Yes. Each spreadsheet row fills one complete form, including any table fields within that form. For forms that contain table sections (such as a CMS-1500 service lines table or a Schedule D capital gains table), the batch row must contain the table data as well — either encoded in multiple columns (e.g., item_1_desc, item_1_amount, item_2_desc, item_2_amount) or handled by the Table & List Field Processing logic if the form uses structured table fields.
See Table & List Field Processing for details on how row-level data is extracted and mapped within a single form.
Can I generate a single merged PDF from a batch?
Yes. After the batch completes, select any subset of completed rows (or all rows) and click "Merge into flat PDF". The resulting file contains one form per section, with auto-generated bookmarks for navigation. Merge options include:
- Page order: Sequential or sorted by a column value
- Separator pages: Include or exclude a data summary page between forms
- Bookmarks: Auto-generate named PDF bookmarks per form
- Page numbering: Restart per form or continuous across the merged document
How do I handle checkboxes and radio buttons in batch data?
The field value coercion pipeline interprets checkbox and radio button values from the spreadsheet column:
- Checkboxes:
true/false,yes/no,1/0,checked/unchecked— all recognized - Radio Buttons: The column value is matched against the field's allowed options; the closest match is selected
- Comma-separated values:
"option1, option2"can check multiple checkboxes if the form supports multi-select
Use a consistent value format within each column. Mixing yes, Y, and true in the same column increases the chance of a normalization failure.

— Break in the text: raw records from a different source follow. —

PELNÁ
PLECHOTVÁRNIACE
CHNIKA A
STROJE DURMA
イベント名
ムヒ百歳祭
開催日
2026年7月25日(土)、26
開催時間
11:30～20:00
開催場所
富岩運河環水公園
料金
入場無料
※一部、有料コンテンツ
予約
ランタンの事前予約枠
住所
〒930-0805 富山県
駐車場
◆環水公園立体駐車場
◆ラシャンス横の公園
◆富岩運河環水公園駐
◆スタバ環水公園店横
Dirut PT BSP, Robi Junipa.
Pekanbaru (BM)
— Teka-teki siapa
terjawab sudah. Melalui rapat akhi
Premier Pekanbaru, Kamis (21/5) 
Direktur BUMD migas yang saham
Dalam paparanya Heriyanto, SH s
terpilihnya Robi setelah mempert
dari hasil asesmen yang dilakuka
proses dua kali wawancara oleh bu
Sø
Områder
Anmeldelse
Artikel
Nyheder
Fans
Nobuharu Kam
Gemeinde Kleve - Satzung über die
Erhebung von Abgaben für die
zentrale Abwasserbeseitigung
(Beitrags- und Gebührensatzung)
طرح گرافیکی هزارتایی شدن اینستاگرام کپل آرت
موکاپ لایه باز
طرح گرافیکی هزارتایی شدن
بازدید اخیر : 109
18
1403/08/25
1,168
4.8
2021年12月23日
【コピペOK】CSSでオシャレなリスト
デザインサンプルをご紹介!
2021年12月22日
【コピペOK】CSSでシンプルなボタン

Can I schedule batch processing to run automatically?
Enterprise customers can automate batch initiation via the RESTful API and receive completion notifications via webhooks. Common patterns include:
- Claims system exports a CSV at 6:00 AM; an API call triggers the batch at 6:15 AM; completed PDFs are available before 7:00 AM
- An n8n or Zapier workflow watches a folder, uploads the file via API, and sends a Slack notification when the webhook fires
Contact sales to discuss dedicated processing queues for time-sensitive large batches.
What's the difference between batch processing and using profiles?
Batch Processing: Fill the same form template many times, each with different data from a spreadsheet row. Produces one PDF per row. Use case: 100 employees each need their own W-4.
Profiles: Store one entity's data and reuse it across many different form types. Produces one PDF per form. Use case: One employee's data fills a W-4, I-9, and direct deposit authorization in three separate sessions.
Combination: A batch job can draw on a profile for fields that are constant across all rows (e.g., employer information) while taking employee-specific fields from the spreadsheet columns. This eliminates the need to include redundant employer data in every row.